Неугасающим жизнелюбием пронизана и его дневниковая запись в последний день жизни...
...Умер писатель огромного таланта и огромной культуры, писатель, каждое слово которого было отмечено исключительной самобытностью.
Поэма Пришвина о временах года начинается так:
«Восемнадцатого января утром было минус двадцать, а среди дня с крыши капало. Этот день весь с утра до ночи как бы цвел и блестел, как кристалл. Ели, засыпанные снегом, стояли, как алебастровые, и весь день сменяли цвет от розового до голубого».

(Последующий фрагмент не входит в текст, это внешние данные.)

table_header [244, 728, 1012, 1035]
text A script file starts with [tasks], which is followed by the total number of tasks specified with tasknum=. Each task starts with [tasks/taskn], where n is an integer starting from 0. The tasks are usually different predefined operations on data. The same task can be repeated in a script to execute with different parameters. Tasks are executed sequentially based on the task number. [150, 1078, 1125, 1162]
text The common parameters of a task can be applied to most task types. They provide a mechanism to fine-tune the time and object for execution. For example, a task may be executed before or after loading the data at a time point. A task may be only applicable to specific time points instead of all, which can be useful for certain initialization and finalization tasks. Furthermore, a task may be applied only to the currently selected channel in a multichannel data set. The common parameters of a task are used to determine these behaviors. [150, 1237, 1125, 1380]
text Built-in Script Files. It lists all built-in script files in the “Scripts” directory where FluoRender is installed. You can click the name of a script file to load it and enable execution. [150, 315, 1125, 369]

Восемнадцатого января 1954 года, когда хоронили Пришвина, «весна света» казалась далекой: день был мутный, мягкий, с ленивым снежком. Аллеи кладбища, похожего на парк, печально, по-сумеречному, туманились, речи, звучащие над могилой, говорили о большой и тяжелой утрате, понесенной нашей литературой. Но в неодетых кладбищенских деревьях ярко выделялись легкие домики-скворечни, ждущие крылатых гостей, в сумеречном снеге была особенная чистота и свежесть, а в доносившихся гудках поездов — волнующая бодрость путешествий, — и все это веяло бессмертьем жизни, которую так глубоко и жадно ценил Пришвин.
Это был истинный художник, человек нестареющей романтической души.

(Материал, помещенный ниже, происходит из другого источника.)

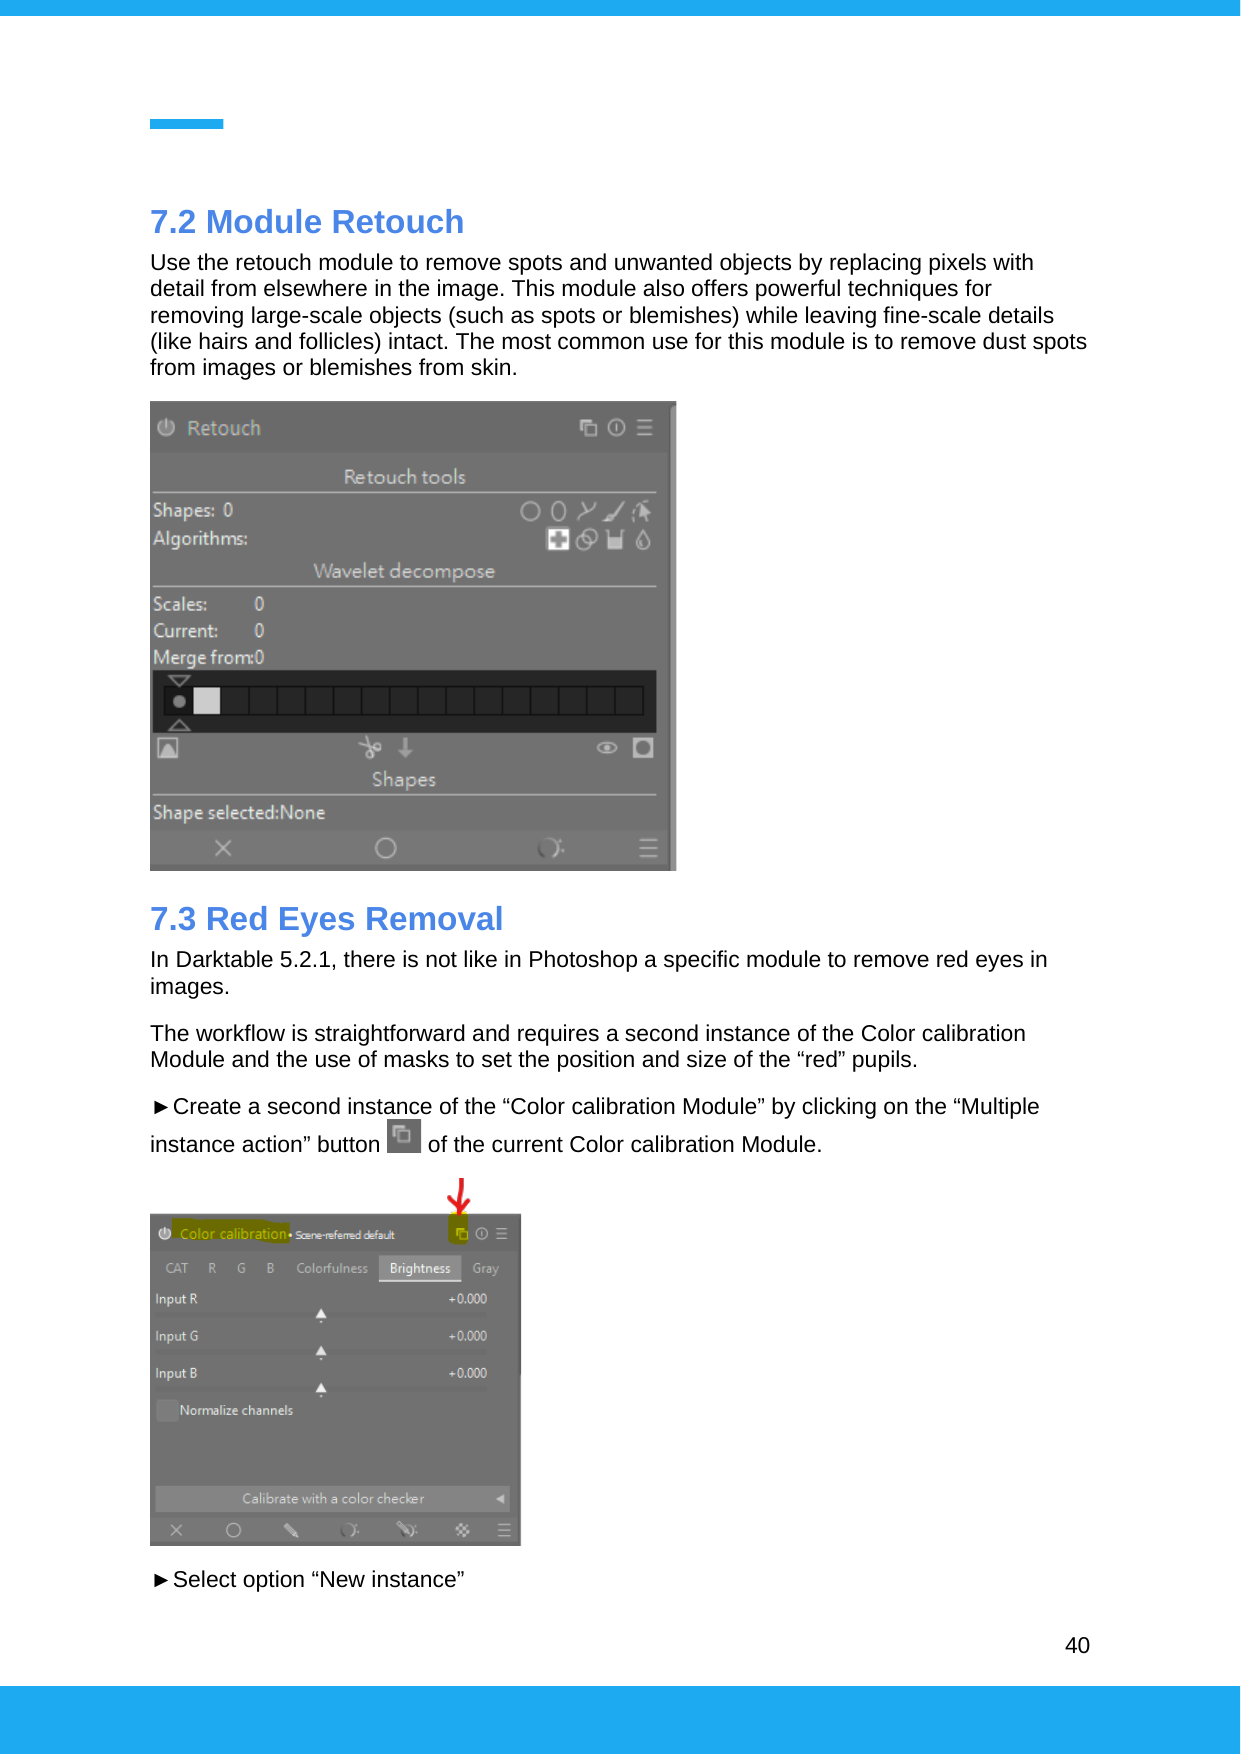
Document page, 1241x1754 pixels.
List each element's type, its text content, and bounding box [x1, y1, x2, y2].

Неустанный охотник за красотой, он из года в год бродил по любимым лесам как по коридорам и комнатам бесконечного «отчего дома», как по своей заповедно-сказочной стране, полной нескудеющих родников творчества. Он любил запах клейких листьев и тонкую синеву летней фацелии; часами мог любоваться янтарными осенними березами и часами же стоять под дождем, слушая шуршанье прозрачных капель в деревьях. Глубокой зимой лучшей его радостью была лыжная прогулка на морозном красном рассвете, когда особенно радует глаза волшебство инея. Весной, в пору талых снегов, он без сна проводил ночи в старом бору, чтобы установить начало глухариного тока. Слова: «глухари заиграли» или «вальдшнепы прилетели» — звучали для него, как привет старого друга, как любимая мелодия.
Пришвин заповедал своим читателям великую любовь к нашей Родине и ее природе. В этом — исходный смысл его прекрасных книг.
К. А. Федин, выступая над могилой Пришвина, хорошо сказал:
— Мы говорим Михаилу Михайловичу не «прощай», а «до свиданья», так как часто будем раскрывать его книги, т. е. встречаться с ним.
Людям из вольного и вечно молодого племени охотников и следопытов особенно дорого солнечное творчество Пришвина.